Alain Juppé e l'ex presidente Nicolas Sarkozy nel 2015 durante un convegno del partito "Les Républicains" (foto LaPresse)
Questo bordelais d’adozione, quest’uomo tranquillo e privo di ghiribizzi, questo occhieggiatore a sinistra e al centro, ma senza il glamour un po’ farlocco dell’ouverture sarkoziana, questo candidato che non esibisce valori, non scalda cuori, non promette sfasci né cieli stellati, non è un copain o un assistente sociale che debba confortare i cittadini (lo scrive Jérôme Leroy su Causeur, parlando di un’attitudine sana), questo Nestor, quest’ometto in grigio che è al quarto o quinto libro per finire i compiti del programma politico e amministrativo presidenziale, ecco, questo Juppé faticone che a governare con i riformisti del Partito socialista, i Manuel Valls e gli Emmanuel Macron, ci metterebbe la firma, è precisamente l’incarnazione di quell’idea di République sostenuta da Cohn-Bendit: e se la finissimo di sparare cazzate?
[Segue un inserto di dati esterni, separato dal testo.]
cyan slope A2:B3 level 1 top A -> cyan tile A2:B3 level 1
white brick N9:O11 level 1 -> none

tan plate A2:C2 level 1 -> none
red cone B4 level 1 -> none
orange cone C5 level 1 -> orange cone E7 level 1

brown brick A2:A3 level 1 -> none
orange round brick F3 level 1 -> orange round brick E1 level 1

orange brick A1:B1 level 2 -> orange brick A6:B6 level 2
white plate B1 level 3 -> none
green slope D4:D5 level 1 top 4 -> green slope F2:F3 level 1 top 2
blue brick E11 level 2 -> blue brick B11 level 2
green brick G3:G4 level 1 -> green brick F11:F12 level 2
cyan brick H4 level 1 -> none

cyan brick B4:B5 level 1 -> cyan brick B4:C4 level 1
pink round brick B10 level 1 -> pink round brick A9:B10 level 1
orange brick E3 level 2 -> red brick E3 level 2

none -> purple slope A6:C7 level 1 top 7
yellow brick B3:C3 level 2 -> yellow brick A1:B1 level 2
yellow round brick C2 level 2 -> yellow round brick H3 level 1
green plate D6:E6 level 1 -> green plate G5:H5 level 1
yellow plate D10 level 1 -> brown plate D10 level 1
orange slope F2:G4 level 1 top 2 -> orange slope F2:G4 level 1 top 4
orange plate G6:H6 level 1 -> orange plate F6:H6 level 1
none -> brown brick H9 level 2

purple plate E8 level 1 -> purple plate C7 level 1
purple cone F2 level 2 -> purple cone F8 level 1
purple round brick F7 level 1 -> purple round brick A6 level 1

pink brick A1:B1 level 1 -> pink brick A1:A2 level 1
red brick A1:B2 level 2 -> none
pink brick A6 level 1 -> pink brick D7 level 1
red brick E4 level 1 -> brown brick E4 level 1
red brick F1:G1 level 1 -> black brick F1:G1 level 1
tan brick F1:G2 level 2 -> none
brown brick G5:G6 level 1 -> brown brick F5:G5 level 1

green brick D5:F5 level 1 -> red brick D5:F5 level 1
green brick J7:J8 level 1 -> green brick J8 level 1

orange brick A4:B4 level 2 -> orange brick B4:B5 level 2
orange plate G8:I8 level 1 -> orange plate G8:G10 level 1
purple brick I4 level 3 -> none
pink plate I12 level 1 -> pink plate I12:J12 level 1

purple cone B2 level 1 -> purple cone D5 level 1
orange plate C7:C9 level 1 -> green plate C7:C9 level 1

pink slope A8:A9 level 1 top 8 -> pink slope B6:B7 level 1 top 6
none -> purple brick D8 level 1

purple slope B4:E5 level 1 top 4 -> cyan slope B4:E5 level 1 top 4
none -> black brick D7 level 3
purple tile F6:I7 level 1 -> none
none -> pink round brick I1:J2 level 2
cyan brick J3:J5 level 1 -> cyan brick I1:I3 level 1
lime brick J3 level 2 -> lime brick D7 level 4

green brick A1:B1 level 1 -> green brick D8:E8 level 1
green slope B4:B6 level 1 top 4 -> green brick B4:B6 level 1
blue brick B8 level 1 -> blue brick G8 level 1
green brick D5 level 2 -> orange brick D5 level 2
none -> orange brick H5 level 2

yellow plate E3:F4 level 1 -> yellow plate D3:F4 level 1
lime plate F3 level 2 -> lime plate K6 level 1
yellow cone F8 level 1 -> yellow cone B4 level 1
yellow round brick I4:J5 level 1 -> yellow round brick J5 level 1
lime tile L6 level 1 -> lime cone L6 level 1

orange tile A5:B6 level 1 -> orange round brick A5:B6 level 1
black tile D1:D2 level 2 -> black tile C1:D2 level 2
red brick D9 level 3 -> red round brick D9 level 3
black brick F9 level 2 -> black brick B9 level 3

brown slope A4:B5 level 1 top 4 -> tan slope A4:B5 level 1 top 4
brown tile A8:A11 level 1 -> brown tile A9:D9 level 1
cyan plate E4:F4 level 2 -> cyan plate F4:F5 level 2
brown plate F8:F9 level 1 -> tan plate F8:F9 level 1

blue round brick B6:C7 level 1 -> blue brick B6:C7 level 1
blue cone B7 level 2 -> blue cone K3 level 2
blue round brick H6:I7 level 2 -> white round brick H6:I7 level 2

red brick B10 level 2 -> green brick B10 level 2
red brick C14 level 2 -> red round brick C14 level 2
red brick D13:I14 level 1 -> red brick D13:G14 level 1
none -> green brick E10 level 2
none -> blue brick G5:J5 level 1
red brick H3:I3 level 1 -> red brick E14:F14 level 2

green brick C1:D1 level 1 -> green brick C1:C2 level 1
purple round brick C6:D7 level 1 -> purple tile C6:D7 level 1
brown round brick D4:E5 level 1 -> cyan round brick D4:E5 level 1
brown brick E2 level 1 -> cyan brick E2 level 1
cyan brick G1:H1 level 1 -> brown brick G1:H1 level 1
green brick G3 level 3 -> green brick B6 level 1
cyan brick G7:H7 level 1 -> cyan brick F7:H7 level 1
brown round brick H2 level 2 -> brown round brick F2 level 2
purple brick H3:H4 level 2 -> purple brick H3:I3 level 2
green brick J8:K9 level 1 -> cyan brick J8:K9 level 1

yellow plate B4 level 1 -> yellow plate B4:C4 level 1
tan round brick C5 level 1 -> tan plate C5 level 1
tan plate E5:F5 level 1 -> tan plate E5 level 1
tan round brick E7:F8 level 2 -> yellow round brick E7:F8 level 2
Non è un esperimento alla Mario Monti, depoliticizzare dall’alto la democrazia con la tecnocrazia e le sue virtù in una fase di emergenza, è un passaggio tutto politico, che arriva da e si muove attraverso la storia dei partiti, e che si basa sul duro e mediocre ma indispensabile lavoro di équipe nate nella storia della Repubblica gaulliana e votate a un trasversalismo e a un orizzonte di compromesso che sembra contraddirla nelle radici. Può essere che Juppé alla fine venga travolto dalle folli passioni ideologiche, dinamizzatrici, movimentiste, carismatiche, bonapartiste, di Sarkozy, che è giù nei sondaggi ma molto su di tono, come sempre. Può essere che il celebre “juif allemand”, il Cohn-Bendit agitatore ecologista europeista binazionale ideologo e artista della turbolenza politica, sia obbligato a vivere in un mondo in cui le “cazzate” risultano ancora nutrienti ed efficaci ai fini della vittoria politica. Tutto può essere, ma in tempi in cui in Italia si discute del “pallore del potere”, della fine degli effetti di trascinamento della leadership ad appena due anni e mezzo dall’esperimento Renzi, e in tempi in cui in Spagna e in Gran Bretagna i sistemi politici si spaccano, i partiti si scompongono senza ricomporsi, e l’unica stella fissa nel cielo dell’Europa è la Mutti tedesca con la sua Grosse Koalition, ecco, in tempi cosiffatti, una lettura del pamphlet di Dany le Rouge e uno sguardo a Juppé il grigio forse sono consigliabili.